Mark Ames is the editor of i b i k e l o n d o n and a sustainable urban travel advocate. He was instrumental in organising mass participation bike rides in 2011 on Blackfriars Bridge and around the 10 most dangerous junctions for cyclists in London. In 2012 he fired the starting gun for the ‘Love London, Go Dutch Big Ride’ setting off 10,000 cyclists calling for roads in London to be made as safe for cycling as they are in the Netherlands. He’s appeared on television, online and in print talking about bicycle safety and in 2012 was invited to Oxford University and the Houses of Parliament to talk about everyday and ordinary cycling.

Upstairs at The Yorkshire Grey, 2 Theobalds Road, WC1X 8PN at 7pm (bar open 6pm) on Tuesday 6th November.

May’s Street Talk – Full details

Judith Green, Reader in Sociology of Health, London School of Hygiene and Tropical Medicine: Identity and the city – what your choice of transport says about you

Some Londoners have a large choice of how they move around the city – others rather less. How much choice you have, and what you choose, depends in part on transport availability and accessibility, and your resources; but also on the cultural associations that become attached to different modes of transport. Social identities (gendered, aged, ethnic and other) as well as practical considerations influence whether we see ourselves as ‘the kind of person’ who cycles, or catches the bus, or drives.

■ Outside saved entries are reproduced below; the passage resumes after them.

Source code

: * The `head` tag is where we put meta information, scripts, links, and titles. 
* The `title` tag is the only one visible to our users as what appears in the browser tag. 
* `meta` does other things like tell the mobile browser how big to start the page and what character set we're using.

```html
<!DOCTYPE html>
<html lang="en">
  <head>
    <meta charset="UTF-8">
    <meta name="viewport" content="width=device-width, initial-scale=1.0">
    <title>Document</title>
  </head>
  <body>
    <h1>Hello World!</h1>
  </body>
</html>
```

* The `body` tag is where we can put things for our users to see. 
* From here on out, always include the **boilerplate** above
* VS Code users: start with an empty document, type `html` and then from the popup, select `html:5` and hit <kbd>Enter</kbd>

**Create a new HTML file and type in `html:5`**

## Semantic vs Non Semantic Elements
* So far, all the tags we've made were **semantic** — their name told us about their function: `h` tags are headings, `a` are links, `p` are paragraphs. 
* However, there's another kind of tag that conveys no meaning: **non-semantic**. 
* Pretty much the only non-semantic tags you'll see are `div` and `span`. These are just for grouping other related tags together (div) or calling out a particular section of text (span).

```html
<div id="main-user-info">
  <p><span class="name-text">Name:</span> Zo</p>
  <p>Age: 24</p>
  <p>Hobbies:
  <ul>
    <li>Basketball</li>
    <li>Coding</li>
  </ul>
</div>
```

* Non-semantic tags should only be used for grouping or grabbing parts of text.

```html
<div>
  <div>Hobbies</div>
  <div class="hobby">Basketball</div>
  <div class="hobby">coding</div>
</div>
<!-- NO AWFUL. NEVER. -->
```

Understanding perceptions of transport modes is essential if we want to change the ways people move around the city. Cyclists in London are disproportionately ‘affluent white men’: why is an accessible form of transport (in theory) so narrowly appealing in practice? Bus travel, in contrast, was once the mode of last resort for those with no other options. However, policies to provide bus travel for free for two key age groups (under 18s and older citizens) have arguably made bus travel a valued, rather than stigmatised way to travel, for these groups. Social identities are bound up in transport choices, but these are clearly not fixed – they can change as a result of both the deliberate outcomes and unintended consequences of policy.

We hope you can join us and Judith Green from London School of Hygiene and Tropical Medicine for May’s Street Talk to explore some of the changing cultural perceptions of transport modes in London, in particular cycling and bus travel. What makes a particular form of transport more or less appealing to particular kinds of people?

Upstairs at The Yorkshire Grey, 2 Theobalds Road, WC1X 8PN at 7pm (bar open 6pm) on 1st May.

Judith Green is a medical sociologist, with degrees in anthropology and medical sociology. She is part of the Transport and Health Group at London School of Hygiene and Tropical Medicine. Her current research includes studies of inequalities in road injury, transport policies, and the sociology of active transport modes. The On the Buses project is evaluating the impact of free bus travel for young people on public health. Judith edits Critical Public Health, an international peer-reviewed journal which publishes a broad range of critical research and commentary on and for public health, and recently co-edited a collection of articles from the journal, Critical Perspectives in Public Health.

Judith’s talk will draw on research by the Transport and Health group at LSHTM, including research funded by Transport for London, NHS Camden and NIHR Public Health Research Programme (project number 09/3001/13). The views and opinions expressed in the talk are those of the presenter, and do not necessarily reflect those of the Department of Health, other funders or colleagues.